§ ACTIVITY 1
Answer these questions about the superyacht forum thread:
(a) Which two things does the first post say are no longer there to stuff up the process?
(b) On what date did Samsette post?
(c) In Dartskipper's breakdown of the crew, how many are cooks, bartenders and stewards?
§ ACTIVITY 2
Reproduce word for word the passage of the superyacht forum thread from "## Dartskipper (Jan" up to and including "weekends coming up.".

If so called Superyachts can be built in the UK why can't they build ships there ? No unions and outdated management practices to stuff up the process now. Am sure the old skills haven't gone away entirely and with the compliment of new skills could be sunrise industry. Sad to see shipyards across the channel working well using the latest technology whilst the UK resembles a desert in this respect.


----------



## Samsette (Sep 3, 2005)

I cannot help it, I just think this old gal has more eye-appeal as any of these new creations favoured by the super rich.

http://www.superyachts.com/motor-yacht-2626/el-mahrousa.htm


----------



## Dartskipper (Jan 16, 2015)

Samsette said:


> I cannot help it, I just think this old gal has more eye-appeal as any of these new creations favoured by the super rich.
> 
> http://www.superyachts.com/motor-yacht-2626/el-mahrousa.htm


Too bad she's not available for charter, I've got some long weekends coming up.

160 crew? One Skipper/engineer, one deckhand, 158 cooks, bartenders and stewards.(LOL)

Fine looking classic vessel.

§ Collected data
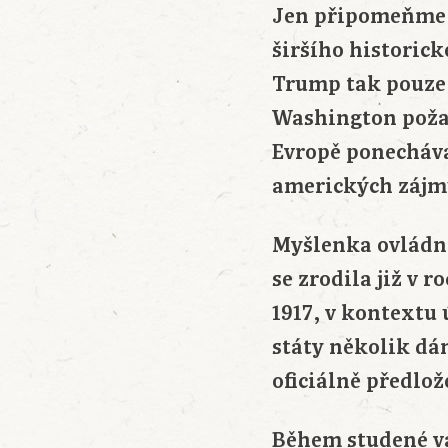
Jen připomeňme, 
širšího historic
Trump tak pouze 
Washington požad
Evropě ponecháva
amerických zájm
Myšlenka ovládno
se zrodila již v 
1917, v kontext
státy několik dán
oficiálně předlo
Během studené vá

§ TASK OUTPUT 1
(a) Unions and outdated management practices.
(b) Sep 3, 2005.
(c) 158.

§ TASK OUTPUT 2
## Dartskipper (Jan 16, 2015)

Samsette said:


> I cannot help it, I just think this old gal has more eye-appeal as any of these new creations favoured by the super rich.
> 
> http://www.superyachts.com/motor-yacht-2626/el-mahrousa.htm


Too bad she's not available for charter, I've got some long weekends coming up.